How do I handle multiple users or datasets in one chromadb instance?

Use separate collections per user or dataset. Collections are lightweight — you can create thousands of them. Alternatively, use metadata to tag each document with an owner_id and filter all queries with where={"owner_id": current_user_id}. The collection-per-user approach is simpler and prevents cross-tenant data leakage at the query level. The metadata filter approach uses less disk space when users share a lot of common documents.

Does chromadb integrate with LangChain and LlamaIndex?

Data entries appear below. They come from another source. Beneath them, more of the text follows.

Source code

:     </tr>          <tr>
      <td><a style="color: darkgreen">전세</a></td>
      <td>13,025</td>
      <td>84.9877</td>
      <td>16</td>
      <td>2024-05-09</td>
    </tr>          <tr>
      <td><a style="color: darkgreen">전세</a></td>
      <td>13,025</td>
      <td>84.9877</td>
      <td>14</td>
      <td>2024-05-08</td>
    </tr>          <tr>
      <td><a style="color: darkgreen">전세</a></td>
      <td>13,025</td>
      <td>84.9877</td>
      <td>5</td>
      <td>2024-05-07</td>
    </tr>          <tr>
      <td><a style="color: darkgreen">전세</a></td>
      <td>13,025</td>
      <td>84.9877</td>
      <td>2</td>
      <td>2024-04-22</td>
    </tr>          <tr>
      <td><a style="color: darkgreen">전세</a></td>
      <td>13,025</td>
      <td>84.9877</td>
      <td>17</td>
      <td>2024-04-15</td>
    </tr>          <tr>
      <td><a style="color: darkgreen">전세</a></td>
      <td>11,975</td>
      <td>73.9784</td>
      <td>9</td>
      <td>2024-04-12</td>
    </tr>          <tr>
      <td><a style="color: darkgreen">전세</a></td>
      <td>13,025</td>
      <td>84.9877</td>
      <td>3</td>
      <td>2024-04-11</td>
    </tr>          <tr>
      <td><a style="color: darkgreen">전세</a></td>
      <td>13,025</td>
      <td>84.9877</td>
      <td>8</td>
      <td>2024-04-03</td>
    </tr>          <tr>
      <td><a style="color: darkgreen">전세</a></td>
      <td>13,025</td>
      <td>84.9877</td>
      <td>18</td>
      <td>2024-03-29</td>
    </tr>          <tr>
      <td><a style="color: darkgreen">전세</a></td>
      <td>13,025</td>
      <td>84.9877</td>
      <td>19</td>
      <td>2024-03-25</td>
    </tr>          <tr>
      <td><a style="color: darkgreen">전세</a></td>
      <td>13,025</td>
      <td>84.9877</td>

Yes, both frameworks have native chromadb support. In LangChain, use Chroma.from_documents(docs, embedding) to create a LangChain vector store backed by chromadb. In LlamaIndex, use ChromaVectorStore from llama_index.vector_stores.chroma. Both frameworks handle the embedding and storage mechanics, letting you use chromadb as the persistence layer while working with the higher-level RAG abstractions those frameworks provide.

Conclusion

Chromadb removes the infrastructure barrier to building vector-search-powered applications. You learned how to create persistent and in-memory clients, add documents with automatic embedding generation, run semantic similarity queries, apply metadata filters to narrow results, update and delete documents with upsert, and build a practical ticket routing system. The zero-configuration local mode makes chromadb ideal for prototyping and small-to-medium production workloads, while the server mode and framework integrations with LlamaIndex and LangChain make it a viable foundation for larger systems.

Extend the ticket router by connecting it to a real issue tracker, adding a feedback loop to improve routing accuracy over time, or using it as the retrieval layer in a full RAG pipeline with an LLM for resolution suggestions. Official documentation: docs.trychroma.com.